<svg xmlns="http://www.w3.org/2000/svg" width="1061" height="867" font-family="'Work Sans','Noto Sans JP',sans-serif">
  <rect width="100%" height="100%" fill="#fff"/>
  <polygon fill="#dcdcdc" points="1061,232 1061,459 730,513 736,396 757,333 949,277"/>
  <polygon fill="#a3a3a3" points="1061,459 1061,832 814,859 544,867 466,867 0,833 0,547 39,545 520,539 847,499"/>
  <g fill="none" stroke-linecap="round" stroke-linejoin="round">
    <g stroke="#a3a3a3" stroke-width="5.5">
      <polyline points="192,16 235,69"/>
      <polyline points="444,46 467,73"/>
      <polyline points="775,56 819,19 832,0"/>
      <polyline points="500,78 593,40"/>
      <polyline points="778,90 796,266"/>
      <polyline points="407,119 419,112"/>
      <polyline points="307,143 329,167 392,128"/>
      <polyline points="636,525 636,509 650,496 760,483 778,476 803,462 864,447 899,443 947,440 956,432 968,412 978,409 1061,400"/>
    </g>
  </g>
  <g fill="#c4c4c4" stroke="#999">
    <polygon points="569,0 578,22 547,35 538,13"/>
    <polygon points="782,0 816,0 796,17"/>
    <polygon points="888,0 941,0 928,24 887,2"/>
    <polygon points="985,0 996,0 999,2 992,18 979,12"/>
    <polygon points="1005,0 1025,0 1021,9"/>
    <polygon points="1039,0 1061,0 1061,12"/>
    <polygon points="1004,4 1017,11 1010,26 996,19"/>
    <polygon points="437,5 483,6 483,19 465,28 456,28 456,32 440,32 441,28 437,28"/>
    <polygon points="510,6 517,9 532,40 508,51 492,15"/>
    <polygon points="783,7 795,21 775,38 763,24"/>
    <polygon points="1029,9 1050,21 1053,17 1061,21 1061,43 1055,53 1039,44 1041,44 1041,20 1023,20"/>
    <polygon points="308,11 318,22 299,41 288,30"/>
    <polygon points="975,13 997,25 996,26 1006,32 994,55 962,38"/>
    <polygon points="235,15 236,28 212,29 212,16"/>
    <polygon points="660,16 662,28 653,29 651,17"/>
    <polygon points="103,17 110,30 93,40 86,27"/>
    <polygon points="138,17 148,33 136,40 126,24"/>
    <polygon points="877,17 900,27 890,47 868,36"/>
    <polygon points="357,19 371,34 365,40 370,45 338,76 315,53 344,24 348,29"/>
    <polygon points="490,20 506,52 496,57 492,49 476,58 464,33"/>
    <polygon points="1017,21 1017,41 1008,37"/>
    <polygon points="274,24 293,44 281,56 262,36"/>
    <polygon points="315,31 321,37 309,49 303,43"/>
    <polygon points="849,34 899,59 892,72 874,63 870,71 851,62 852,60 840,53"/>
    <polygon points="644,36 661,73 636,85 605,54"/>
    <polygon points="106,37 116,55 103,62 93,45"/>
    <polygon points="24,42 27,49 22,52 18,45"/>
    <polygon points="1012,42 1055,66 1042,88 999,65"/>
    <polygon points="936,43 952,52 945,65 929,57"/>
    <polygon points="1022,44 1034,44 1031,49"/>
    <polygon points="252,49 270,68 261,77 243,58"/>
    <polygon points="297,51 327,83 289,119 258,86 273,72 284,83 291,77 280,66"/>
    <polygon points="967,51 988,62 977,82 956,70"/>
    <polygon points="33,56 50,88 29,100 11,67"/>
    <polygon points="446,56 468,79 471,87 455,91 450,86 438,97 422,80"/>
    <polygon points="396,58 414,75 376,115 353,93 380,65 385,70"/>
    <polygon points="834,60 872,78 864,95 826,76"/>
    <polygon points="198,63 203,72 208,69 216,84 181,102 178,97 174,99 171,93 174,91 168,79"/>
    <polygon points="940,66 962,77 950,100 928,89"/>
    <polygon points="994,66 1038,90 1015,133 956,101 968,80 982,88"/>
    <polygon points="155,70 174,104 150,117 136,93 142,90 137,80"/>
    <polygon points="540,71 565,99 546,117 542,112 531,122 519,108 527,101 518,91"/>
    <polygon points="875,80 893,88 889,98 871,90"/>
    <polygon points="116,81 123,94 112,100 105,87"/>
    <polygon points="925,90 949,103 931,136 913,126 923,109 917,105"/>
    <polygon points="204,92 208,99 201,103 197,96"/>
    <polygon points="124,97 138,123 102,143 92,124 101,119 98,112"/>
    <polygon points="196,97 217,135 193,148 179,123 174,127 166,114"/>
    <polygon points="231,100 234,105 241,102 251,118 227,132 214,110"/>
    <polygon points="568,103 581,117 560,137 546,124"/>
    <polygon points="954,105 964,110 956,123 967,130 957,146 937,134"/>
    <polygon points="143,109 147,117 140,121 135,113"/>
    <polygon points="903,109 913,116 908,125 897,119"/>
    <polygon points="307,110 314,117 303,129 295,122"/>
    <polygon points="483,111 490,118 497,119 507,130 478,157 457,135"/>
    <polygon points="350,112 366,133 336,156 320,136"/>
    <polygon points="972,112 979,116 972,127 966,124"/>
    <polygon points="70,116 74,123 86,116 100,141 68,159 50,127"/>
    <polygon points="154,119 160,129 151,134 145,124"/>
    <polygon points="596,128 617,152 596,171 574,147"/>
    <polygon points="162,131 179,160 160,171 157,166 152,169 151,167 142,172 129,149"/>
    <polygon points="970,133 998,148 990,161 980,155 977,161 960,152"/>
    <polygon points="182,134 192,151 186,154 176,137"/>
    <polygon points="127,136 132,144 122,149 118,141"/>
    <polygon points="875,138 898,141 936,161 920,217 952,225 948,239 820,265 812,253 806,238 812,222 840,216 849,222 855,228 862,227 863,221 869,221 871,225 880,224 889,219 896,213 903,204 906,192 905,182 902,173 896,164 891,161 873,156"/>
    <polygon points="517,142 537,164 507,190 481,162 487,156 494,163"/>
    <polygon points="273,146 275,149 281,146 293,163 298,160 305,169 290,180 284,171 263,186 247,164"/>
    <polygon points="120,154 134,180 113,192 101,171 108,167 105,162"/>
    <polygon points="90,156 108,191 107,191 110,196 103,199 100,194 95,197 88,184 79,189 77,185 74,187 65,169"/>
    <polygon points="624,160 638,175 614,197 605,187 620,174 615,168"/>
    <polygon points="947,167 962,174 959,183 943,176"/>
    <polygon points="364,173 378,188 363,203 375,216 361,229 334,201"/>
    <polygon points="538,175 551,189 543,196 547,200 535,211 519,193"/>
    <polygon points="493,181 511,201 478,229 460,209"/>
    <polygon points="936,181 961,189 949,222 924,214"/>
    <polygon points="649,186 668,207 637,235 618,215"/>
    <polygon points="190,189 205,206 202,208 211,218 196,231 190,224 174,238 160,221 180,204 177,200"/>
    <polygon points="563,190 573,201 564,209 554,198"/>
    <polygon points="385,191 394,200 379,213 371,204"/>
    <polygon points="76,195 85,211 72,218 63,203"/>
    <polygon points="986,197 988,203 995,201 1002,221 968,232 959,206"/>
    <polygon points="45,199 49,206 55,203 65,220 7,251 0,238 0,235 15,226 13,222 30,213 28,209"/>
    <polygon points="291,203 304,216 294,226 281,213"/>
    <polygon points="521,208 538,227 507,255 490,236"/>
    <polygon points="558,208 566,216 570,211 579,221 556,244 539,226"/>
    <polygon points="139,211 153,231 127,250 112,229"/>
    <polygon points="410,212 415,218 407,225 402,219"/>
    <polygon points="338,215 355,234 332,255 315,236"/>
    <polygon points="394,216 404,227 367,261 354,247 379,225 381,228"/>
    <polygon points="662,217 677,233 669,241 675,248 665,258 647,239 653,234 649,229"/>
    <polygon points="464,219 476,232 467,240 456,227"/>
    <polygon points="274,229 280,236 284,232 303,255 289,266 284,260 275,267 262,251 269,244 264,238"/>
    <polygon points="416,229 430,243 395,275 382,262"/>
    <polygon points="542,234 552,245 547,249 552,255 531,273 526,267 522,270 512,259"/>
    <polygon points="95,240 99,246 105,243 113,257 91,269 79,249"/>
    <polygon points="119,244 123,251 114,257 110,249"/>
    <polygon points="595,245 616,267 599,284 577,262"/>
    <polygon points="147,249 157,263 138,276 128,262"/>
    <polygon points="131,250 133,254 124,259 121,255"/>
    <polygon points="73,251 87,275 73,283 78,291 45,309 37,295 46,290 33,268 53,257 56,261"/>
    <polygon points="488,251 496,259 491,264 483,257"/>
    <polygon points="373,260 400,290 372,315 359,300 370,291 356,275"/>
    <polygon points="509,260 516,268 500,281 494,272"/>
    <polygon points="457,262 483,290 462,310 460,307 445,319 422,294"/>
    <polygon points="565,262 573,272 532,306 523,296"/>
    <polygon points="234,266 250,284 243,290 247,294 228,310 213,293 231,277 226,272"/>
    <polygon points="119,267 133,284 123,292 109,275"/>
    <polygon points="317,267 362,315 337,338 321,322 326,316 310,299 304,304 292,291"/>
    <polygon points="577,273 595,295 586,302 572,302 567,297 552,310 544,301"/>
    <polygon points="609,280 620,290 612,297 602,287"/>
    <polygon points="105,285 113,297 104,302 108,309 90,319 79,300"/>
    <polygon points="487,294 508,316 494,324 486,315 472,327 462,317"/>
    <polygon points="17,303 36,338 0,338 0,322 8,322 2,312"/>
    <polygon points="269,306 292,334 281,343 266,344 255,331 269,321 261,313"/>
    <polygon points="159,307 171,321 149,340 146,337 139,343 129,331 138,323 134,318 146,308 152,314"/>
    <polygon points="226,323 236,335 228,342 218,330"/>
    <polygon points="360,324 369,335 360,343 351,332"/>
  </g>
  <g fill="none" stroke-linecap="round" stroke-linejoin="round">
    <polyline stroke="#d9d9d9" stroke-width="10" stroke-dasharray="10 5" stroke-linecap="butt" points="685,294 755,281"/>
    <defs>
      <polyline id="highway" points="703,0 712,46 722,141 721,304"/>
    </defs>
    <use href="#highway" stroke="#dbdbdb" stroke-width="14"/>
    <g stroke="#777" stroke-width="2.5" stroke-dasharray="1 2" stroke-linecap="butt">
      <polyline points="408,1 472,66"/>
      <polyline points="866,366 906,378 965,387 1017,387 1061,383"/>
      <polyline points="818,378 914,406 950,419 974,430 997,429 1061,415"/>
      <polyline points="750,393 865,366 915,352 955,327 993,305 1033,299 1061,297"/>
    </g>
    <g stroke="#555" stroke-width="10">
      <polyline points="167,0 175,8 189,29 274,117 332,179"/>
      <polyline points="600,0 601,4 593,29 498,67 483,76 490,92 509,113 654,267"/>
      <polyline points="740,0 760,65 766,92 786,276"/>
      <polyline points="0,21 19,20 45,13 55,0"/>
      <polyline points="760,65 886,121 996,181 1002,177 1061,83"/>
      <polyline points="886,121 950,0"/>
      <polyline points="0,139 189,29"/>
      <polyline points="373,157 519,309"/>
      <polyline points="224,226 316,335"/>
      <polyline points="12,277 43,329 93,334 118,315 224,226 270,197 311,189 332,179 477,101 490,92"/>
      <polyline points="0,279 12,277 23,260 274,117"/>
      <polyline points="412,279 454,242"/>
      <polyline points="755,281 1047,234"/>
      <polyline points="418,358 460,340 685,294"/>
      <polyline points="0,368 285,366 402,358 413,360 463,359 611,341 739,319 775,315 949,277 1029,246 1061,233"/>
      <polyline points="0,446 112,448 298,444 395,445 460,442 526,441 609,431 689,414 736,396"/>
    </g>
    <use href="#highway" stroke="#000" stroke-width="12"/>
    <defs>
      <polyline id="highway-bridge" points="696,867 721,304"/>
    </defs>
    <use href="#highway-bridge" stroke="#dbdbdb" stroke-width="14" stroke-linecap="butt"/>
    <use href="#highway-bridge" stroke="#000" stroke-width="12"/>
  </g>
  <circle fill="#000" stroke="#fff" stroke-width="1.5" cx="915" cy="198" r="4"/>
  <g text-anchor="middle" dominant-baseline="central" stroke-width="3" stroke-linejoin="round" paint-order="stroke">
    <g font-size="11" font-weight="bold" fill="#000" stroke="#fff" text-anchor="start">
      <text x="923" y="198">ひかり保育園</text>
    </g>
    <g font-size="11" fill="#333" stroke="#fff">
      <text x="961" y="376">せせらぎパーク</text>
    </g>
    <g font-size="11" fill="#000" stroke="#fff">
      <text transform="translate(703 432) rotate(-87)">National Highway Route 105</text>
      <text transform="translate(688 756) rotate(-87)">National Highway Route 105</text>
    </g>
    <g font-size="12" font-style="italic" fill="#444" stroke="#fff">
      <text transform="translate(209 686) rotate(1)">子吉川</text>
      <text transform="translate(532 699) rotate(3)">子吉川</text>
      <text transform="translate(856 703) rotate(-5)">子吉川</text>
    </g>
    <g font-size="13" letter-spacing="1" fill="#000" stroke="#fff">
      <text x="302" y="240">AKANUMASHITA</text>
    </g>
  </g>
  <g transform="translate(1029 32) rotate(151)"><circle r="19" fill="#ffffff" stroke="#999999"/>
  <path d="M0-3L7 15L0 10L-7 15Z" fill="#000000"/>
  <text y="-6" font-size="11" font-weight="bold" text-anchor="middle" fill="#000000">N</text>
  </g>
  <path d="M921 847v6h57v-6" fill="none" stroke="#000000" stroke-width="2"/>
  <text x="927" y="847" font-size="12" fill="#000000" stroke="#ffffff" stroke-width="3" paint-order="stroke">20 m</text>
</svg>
_ _ _ _ _
Number of lines above with the word "bold": supply it alone.

2